Some have questions on straight party voting
Published 12:00 am Friday, October 31, 2008
By Steve Huffman
shuffman@salisburypost.com
Since 1968, North Carolina voters marking a straight Democratic or Republican ticket have had to take an extra step in casting a ballot for president.
They’ve had to mark their presidential choices separately.
And every year, that extra step causes concern and consternation among a percentage of the state’s voters.
“They don’t understand why they have to do it and I don’t understand why they have to do it,” said Nancy Evans, director of the Rowan County Board of Elections. “It’s just the way it is.”
She said Board of Elections workers go out of their way to make sure voters remember they have to mark a second box, even if voting a straight ticket.
Voters are told verbally when they receive their ballots and at the same time are presented a piece of paper reading: “A straight party vote DOES NOT include the office of president or any nonpartisan race or issue.”
In addition, a note posted inside each voting booth reminds voters of the same. Finally, instructions on the ballot seek to drive home the point.
Evans said all those efforts don’t keep Board of Elections workers from fielding a number of complaints over an issue that only the N.C. General Assembly can change.
“People don’t understand why it’s separate,” Evans said of casting a vote in the presidential race.
Democrats accuse Republicans of a diabolical plot involving voting a straight ticket that’s not really straight.
Republicans return the favor, leveling similar accusations at the Democrats.

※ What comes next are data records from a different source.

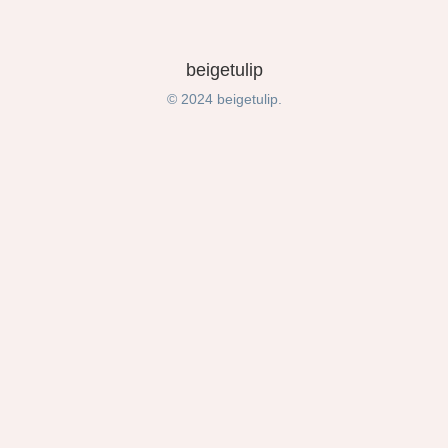
beigetulip
© 2024 beigetulip.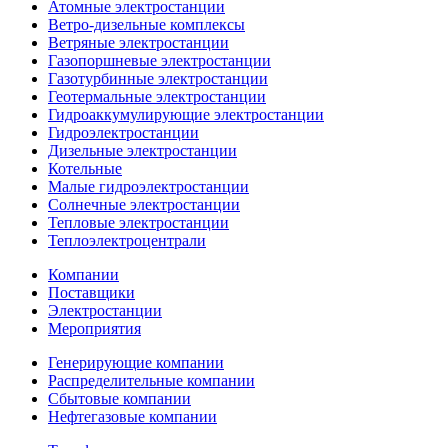
Атомные электростанции
Ветро-дизельные комплексы
Ветряные электростанции
Газопоршневые электростанции
Газотурбинные электростанции
Геотермальные электростанции
Гидроаккумулирующие электростанции
Гидроэлектростанции
Дизельные электростанции
Котельные
Малые гидроэлектростанции
Солнечные электростанции
Тепловые электростанции
Теплоэлектроцентрали
Компании
Поставщики
Электростанции
Мероприятия
Генерирующие компании
Распределительные компании
Сбытовые компании
Нефтегазовые компании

Down in Raleigh, Johnnie McLean, deputy director of the State Board of Elections, said she doesn’t really understand why the ballot is designed as it is, but agreed that only the General Assembly can change the matter.
She said the law was in effect when she came to work with the state Board of Elections and said she’s always been told it was passed by Democratic legislators who in 1967 wanted to separate their state candidates from the national candidate for president.
That candidate wound up being Hubert Humphrey, but Robert Kennedy was considered a shoo-in for the Democratic nomination before his assassination in June 1968.
McLean said that almost every year, Republican legislators introduce a bill in the state legislature that would return the ballot to a true “straight ballot” issue.
She said that every year, Democrats send the bill to committee where it eventually dies.
“I think the Democrats keep it there,” McLean said of dead-end legislative committees where the bill most often resides.
McLean said she’d love to see ballots changed to where voting a straight ticket means the voter is voting a full ticket.
“But it won’t change before next Tuesday, rest assured,” she said.